(RECORDS FOR THIS TASK)

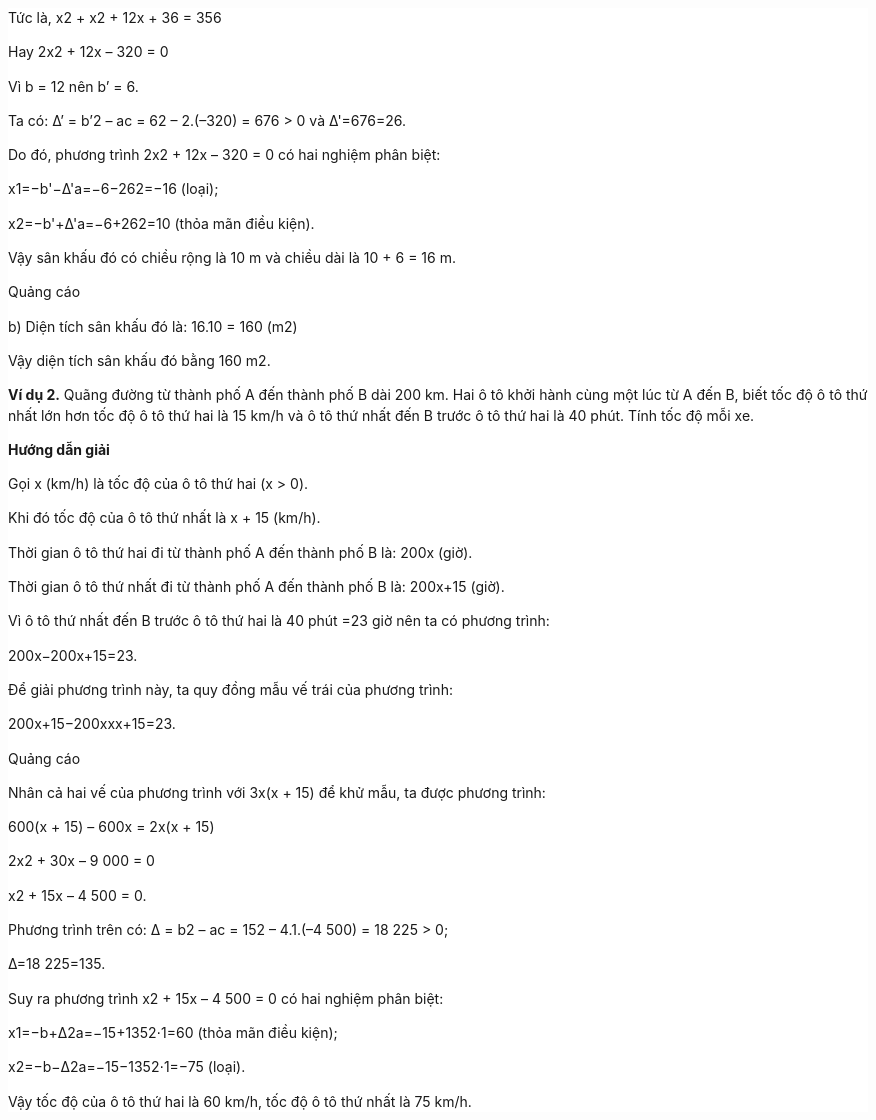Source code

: Tức là, x2 \+ x2 \+ 12x + 36 = 356

Hay 2x2 \+ 12x – 320 = 0

Vì b = 12 nên b’ = 6.

Ta có: ∆’ = b’2 – ac = 62 – 2.(–320) = 676 > 0 và Δ'=676=26.

Do đó, phương trình 2x2 \+ 12x – 320 = 0 có hai nghiệm phân biệt:

x1=−b'−Δ'a=−6−262=−16 (loại);

x2=−b'+Δ'a=−6+262=10 (thỏa mãn điều kiện).

Vậy sân khấu đó có chiều rộng là 10 m và chiều dài là 10 + 6 = 16 m.

Quảng cáo

b) Diện tích sân khấu đó là: 16.10 = 160 (m2)

Vậy diện tích sân khấu đó bằng 160 m2.

**Ví dụ 2.** Quãng đường từ thành phố A đến thành phố B dài 200 km. Hai ô tô khởi hành cùng một lúc từ A đến B, biết tốc độ ô tô thứ nhất lớn hơn tốc độ ô tô thứ hai là 15 km/h và ô tô thứ nhất đến B trước ô tô thứ hai là 40 phút. Tính tốc độ mỗi xe.

**Hướng dẫn giải**

Gọi x (km/h) là tốc độ của ô tô thứ hai (x > 0).

Khi đó tốc độ của ô tô thứ nhất là x + 15 (km/h).

Thời gian ô tô thứ hai đi từ thành phố A đến thành phố B là: 200x (giờ).

Thời gian ô tô thứ nhất đi từ thành phố A đến thành phố B là: 200x+15 (giờ).

Vì ô tô thứ nhất đến B trước ô tô thứ hai là 40 phút =23 giờ nên ta có phương trình:

200x−200x+15=23.

Để giải phương trình này, ta quy đồng mẫu vế trái của phương trình:

200x+15−200xxx+15=23.

Quảng cáo

Nhân cả hai vế của phương trình với 3x(x + 15) để khử mẫu, ta được phương trình:

600(x + 15) – 600x = 2x(x + 15)

2x2 \+ 30x – 9 000 = 0

x2 \+ 15x – 4 500 = 0.

Phương trình trên có: ∆ = b2 – ac = 152 – 4.1.(–4 500) = 18 225 > 0;

Δ=18 225=135.

Suy ra phương trình x2 \+ 15x – 4 500 = 0 có hai nghiệm phân biệt:

x1=−b+Δ2a=−15+1352⋅1=60 (thỏa mãn điều kiện);

x2=−b−Δ2a=−15−1352⋅1=−75 (loại).

Vậy tốc độ của ô tô thứ hai là 60 km/h, tốc độ ô tô thứ nhất là 75 km/h.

(End RECORDS FOR THIS TASK)

### TASK GOAL
Pictures stay out; the entries above are to be output exactly as given.

### SOLUTION TO THIS EXERCISE
Source code

: Tức là, x2 \+ x2 \+ 12x + 36 = 356

Hay 2x2 \+ 12x – 320 = 0

Vì b = 12 nên b’ = 6.

Ta có: ∆’ = b’2 – ac = 62 – 2.(–320) = 676 > 0 và Δ'=676=26.

Do đó, phương trình 2x2 \+ 12x – 320 = 0 có hai nghiệm phân biệt:

x1=−b'−Δ'a=−6−262=−16 (loại);

x2=−b'+Δ'a=−6+262=10 (thỏa mãn điều kiện).

Vậy sân khấu đó có chiều rộng là 10 m và chiều dài là 10 + 6 = 16 m.

Quảng cáo

b) Diện tích sân khấu đó là: 16.10 = 160 (m2)

Vậy diện tích sân khấu đó bằng 160 m2.

**Ví dụ 2.** Quãng đường từ thành phố A đến thành phố B dài 200 km. Hai ô tô khởi hành cùng một lúc từ A đến B, biết tốc độ ô tô thứ nhất lớn hơn tốc độ ô tô thứ hai là 15 km/h và ô tô thứ nhất đến B trước ô tô thứ hai là 40 phút. Tính tốc độ mỗi xe.

**Hướng dẫn giải**

Gọi x (km/h) là tốc độ của ô tô thứ hai (x > 0).

Khi đó tốc độ của ô tô thứ nhất là x + 15 (km/h).

Thời gian ô tô thứ hai đi từ thành phố A đến thành phố B là: 200x (giờ).

Thời gian ô tô thứ nhất đi từ thành phố A đến thành phố B là: 200x+15 (giờ).

Vì ô tô thứ nhất đến B trước ô tô thứ hai là 40 phút =23 giờ nên ta có phương trình:

200x−200x+15=23.

Để giải phương trình này, ta quy đồng mẫu vế trái của phương trình:

200x+15−200xxx+15=23.

Quảng cáo

Nhân cả hai vế của phương trình với 3x(x + 15) để khử mẫu, ta được phương trình:

600(x + 15) – 600x = 2x(x + 15)

2x2 \+ 30x – 9 000 = 0

x2 \+ 15x – 4 500 = 0.

Phương trình trên có: ∆ = b2 – ac = 152 – 4.1.(–4 500) = 18 225 > 0;

Δ=18 225=135.

Suy ra phương trình x2 \+ 15x – 4 500 = 0 có hai nghiệm phân biệt:

x1=−b+Δ2a=−15+1352⋅1=60 (thỏa mãn điều kiện);

x2=−b−Δ2a=−15−1352⋅1=−75 (loại).

Vậy tốc độ của ô tô thứ hai là 60 km/h, tốc độ ô tô thứ nhất là 75 km/h.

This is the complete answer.